The financial impact of a strong employer brand
A well-regarded employer brand directly affects business valuation and deal-making. Catherine worked with a large pharmaceutical company that had merged with another larger household name. It attracted multiple merger opportunities due to its existing strong brand reputation. This resulted in them being in the lucky position of being able to choose the best deal on the table. The actual merger process was straightforward and quick; there were fewer questions and revisions to the deal, due to the respect their brand commanded.
In contrast, a small telecoms company with a poor employer brand struggled during an acquisition. Negative Glassdoor reviews and health & safety concerns that were in the public domain made the buying company more demanding and aggressive in negotiations to complete the deal. Ultimately, the telecoms company had to lower its asking price due to employer brand concerns—proving that reputation has a direct financial impact. Even after the purchase the transfer of staff and onboarding process was uncomfortable as there wasn’t the respect between the two organisations.
Leadership’s role in strengthening employer brand
Employer brand isn’t just about marketing; it must be driven by leadership. Catherine highlighted companies that turned their reputations around through strategic leadership decisions.
- A few years ago, Octopus Energy took a deliberate decision to turn their reputation around by investing in its employee experience. They are now one of the most respected and award-winning companies in the UK for customer services which has increased its customer base and reputation.
- In contrast, HMRC is known for poor service (In 2023, the House of Commons Public Accounts Committee reported that average waiting times to reach HMRC were 23 minutes, with only 60% of callers managing to speak to an adviser. Notably, 44,000 customers were cut off after waiting over 70 minutes.). As a result, it reportedly struggles with poor brand perception, frequent staff strikes, and high levels of internal fraud— leading to low employee engagement and a negative public image.
Leadership plays a crucial role in embedding an employer brand that employees believe in. One family-owned business that Catherine worked with has a deeply loyal workforce because the directors are committed to looking after their people. This emotional connection has created a desire to perform through a strong employer brand without needing traditional branding efforts.
Measuring a strong employer brand – The key indicators
It is hard to apply numerical metrics to employer branding, but this is where a skilled People Director can use their experience and expertise to assess and report on the following:
Brand visibility: Is the company name recognised and positively perceived?
Company values & vision: Can employees clearly articulate them?
Customer & employee feedback: What do reviews and ratings say?
Marketing & internal culture alignment: Does the external reputation match the internal experience?
The high cost of a weak employer brand
Catherine warns that arrogance is one of the biggest mistakes companies make when it comes to employer branding. She recalls the infamous Gerald Ratner scandal, where the CEO’s dismissive comments about his products destroyed trust in the brand, leading to financial collapse.

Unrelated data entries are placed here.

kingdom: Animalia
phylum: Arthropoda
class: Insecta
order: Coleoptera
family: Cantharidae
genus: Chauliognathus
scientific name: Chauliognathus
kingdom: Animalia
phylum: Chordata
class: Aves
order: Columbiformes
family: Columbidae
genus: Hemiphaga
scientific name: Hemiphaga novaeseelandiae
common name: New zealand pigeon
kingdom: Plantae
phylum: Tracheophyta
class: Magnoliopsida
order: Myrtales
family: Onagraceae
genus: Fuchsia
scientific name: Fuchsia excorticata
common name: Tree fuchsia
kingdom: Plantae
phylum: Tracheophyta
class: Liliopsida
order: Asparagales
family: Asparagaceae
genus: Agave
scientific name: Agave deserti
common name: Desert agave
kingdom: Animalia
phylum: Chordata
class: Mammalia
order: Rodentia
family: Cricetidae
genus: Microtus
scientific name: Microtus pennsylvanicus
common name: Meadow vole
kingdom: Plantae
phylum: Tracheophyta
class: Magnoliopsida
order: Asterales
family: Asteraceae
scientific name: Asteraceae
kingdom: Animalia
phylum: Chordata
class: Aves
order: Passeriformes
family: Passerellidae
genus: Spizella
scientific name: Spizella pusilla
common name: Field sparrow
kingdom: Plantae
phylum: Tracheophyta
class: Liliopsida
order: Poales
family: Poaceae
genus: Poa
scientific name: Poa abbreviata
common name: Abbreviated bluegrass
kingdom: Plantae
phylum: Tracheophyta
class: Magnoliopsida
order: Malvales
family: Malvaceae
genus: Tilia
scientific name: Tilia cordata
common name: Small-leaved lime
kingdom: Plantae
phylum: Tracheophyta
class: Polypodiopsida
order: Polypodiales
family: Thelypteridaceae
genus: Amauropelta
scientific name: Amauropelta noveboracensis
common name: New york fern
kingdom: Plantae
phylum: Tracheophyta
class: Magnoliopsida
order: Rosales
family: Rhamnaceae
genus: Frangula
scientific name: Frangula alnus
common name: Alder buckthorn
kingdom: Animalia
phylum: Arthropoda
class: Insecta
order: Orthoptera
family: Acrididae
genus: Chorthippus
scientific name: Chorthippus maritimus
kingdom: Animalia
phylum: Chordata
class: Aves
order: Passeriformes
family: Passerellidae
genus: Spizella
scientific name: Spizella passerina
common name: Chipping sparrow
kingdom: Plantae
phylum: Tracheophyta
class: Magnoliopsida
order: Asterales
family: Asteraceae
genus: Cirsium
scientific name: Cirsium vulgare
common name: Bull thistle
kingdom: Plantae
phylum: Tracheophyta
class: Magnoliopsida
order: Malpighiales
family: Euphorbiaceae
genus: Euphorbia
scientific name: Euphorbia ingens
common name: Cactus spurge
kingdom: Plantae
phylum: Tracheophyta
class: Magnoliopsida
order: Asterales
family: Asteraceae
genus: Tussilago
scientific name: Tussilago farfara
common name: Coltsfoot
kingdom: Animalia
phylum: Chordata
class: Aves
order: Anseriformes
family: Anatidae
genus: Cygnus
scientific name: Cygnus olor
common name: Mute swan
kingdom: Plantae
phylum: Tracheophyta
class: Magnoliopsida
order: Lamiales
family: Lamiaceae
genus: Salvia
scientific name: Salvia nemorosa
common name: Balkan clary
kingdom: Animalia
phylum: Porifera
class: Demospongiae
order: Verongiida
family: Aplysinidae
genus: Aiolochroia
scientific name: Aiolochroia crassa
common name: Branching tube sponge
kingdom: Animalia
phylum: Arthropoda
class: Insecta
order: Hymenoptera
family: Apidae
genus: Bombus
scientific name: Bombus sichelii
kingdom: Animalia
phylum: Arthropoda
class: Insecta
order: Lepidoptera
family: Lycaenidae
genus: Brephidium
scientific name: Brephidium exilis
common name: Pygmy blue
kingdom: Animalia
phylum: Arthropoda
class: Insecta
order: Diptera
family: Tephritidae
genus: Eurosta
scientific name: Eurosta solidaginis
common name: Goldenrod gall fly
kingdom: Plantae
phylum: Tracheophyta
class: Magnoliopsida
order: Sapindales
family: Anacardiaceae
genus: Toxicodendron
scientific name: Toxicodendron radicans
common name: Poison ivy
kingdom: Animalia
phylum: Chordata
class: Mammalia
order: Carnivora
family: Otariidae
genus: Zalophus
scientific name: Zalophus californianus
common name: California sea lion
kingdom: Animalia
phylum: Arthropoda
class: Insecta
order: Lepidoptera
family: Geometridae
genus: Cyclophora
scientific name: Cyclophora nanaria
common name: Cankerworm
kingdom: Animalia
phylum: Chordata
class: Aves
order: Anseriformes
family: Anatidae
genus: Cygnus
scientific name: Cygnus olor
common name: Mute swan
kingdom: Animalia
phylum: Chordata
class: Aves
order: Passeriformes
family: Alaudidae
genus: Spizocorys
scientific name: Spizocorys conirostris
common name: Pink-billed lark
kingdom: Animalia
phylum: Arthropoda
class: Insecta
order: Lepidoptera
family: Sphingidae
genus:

Ignoring employer brand can also make companies unattractive to investors. Companies like Woolworths and Homebase ultimately collapsed due to poor business decisions that eroded public trust.
Employer brand’s role in investment & M&A decisions
The impact of employer brand on a company’s ability to attract potential buyers is huge. A company with a strong employer brand is seen as a safer bet and therefore more attractive to investors. When an employer brand is respected:
- The company receives more interest and can pick and choose the best investors.
- It can negotiate a better deal because of its perceived stability.
- Investors are more confident in the long-term success of the business.
The impact of remote & hybrid work on a strong employer brand
Hybrid work has the potential to weaken team cohesion if not managed properly. Without structured check-ins and in-person team events, employees can feel disconnected, leading to a weaker employer brand. Companies must be intentional in maintaining culture across remote teams.
Employer brand is a business multiplier
A strong employer brand isn’t just an HR initiative or a marketing gimmick; it’s a strategic business asset that impacts valuation, investment opportunities, and long-term success. Business leaders who undervalue employer brand are taking unnecessary financial and reputational risks. Your employer brand is a reflection of the company’s future.
Why would you take a risk with your business and not ensure that it stands out?